Even with Net Zero targets set as early as 2040, many companies remain hesitant to allocate real investment budgets toward carbon credits—especially when returns are primarily reputational. The business case must go beyond goodwill to secure internal buy-in.
Many experts believe a convergence between voluntary and compliance markets is inevitable and desirable as more emissions fall under national and subnational carbon pricing systems. Today, we’re already seeing convergence:
- Companies are using compliance-approved credits in jurisdictions like Colombia and California for both voluntary and regulatory purposes
- Voluntary standards like ICVCM are influencing compliance mechanisms such as ICAO-CORSIA and Article 6.2
Governments are also taking note -and leadership – including through the recently launched, government-led Coalition to Grow Carbon Markets, which aims to rapidly boost demand for high-quality credits by fostering intergovernmental coordination and shared ambition.
However, in some countries, mandatory compliance policies are not on the near horizon, so government signals to corporations encouraging participation in voluntary carbon markets and articulating “what good looks like” in terms of high-integrity demand and high-integrity supply, are essential interim measures.
One nuance to keep in mind on this topic:
Under the Warsaw Framework on REDD+, all formal forest-related climate commitments by developing countries must follow its rules—and these are reflected in their NDCs under the Paris Agreement. That means countries can’t include VCM activities into their national climate goals unless they align with the REDD+ framework.
This makes the Warsaw Framework the bridge between voluntary market actions and their recognition in compliance systems like Article 6 — ensuring safeguards and accountability are upheld.
🔗 Is Brazil’s Tropical Forest Forever Facility (TFFF) complimentary to or in competition with JREDD+ when it comes to scaling forest preservation?

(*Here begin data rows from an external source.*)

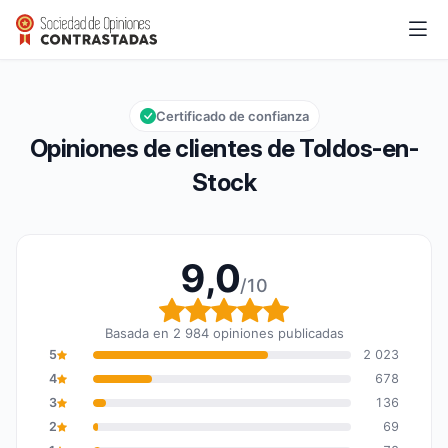
Toldos-en-Stock
9,0/10
Calificación global: 9,0 de 10
Certificado de confianza
Opiniones de clientes de Toldos-en-
Stock
9,0
/10
Calificación global: 9,0
Basada en 2 984 opiniones publicadas
5
2 023
4
678
3
136
2
69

Brazil has clearly positioned the TFFF as complementary to JREDD+. That complementarity spans three key areas:
What’s rewarded:
- JREDD+: Positive changes in forest-based CO2 emissions and removals.
- TFFF: Area of standing forest as a proxy for broader ecosystem services (not just carbon) provided by standing forests.
Finance type and duration:
- JREDD+: Time-limited, credit-based purchases by public and private sector entities seeking to compensate for unabated emissions.
- TFFF: Long-term payment for ecosystem services (PES) from global financial markets leveraged via sovereign loans and guarantees.
Institutional infrastructure:
- TFFF can leverage JREDD+ infrastructure (e.g., jurisdictional-scale systems for forest monitoring, safeguards, and revenue management) for monitoring and governance.
🔭 What are the landmarks toward Belém?
A key moment on the road to Belém will come in September during the UN General Assembly and New York Climate Week. Public events and private engagements will be crucial for aligning stakeholders around core outcomes for COP—especially on the roles of forest finance and carbon markets. Positive signals from New York would include:
- A unified narrative around how forest finance instruments work together.
- Government prioritization of forest finance and carbon market outcomes at COP.
- Private sector commitments to purchase a significant volume of high-integrity JREDD+ credits at prices commensurate with their value.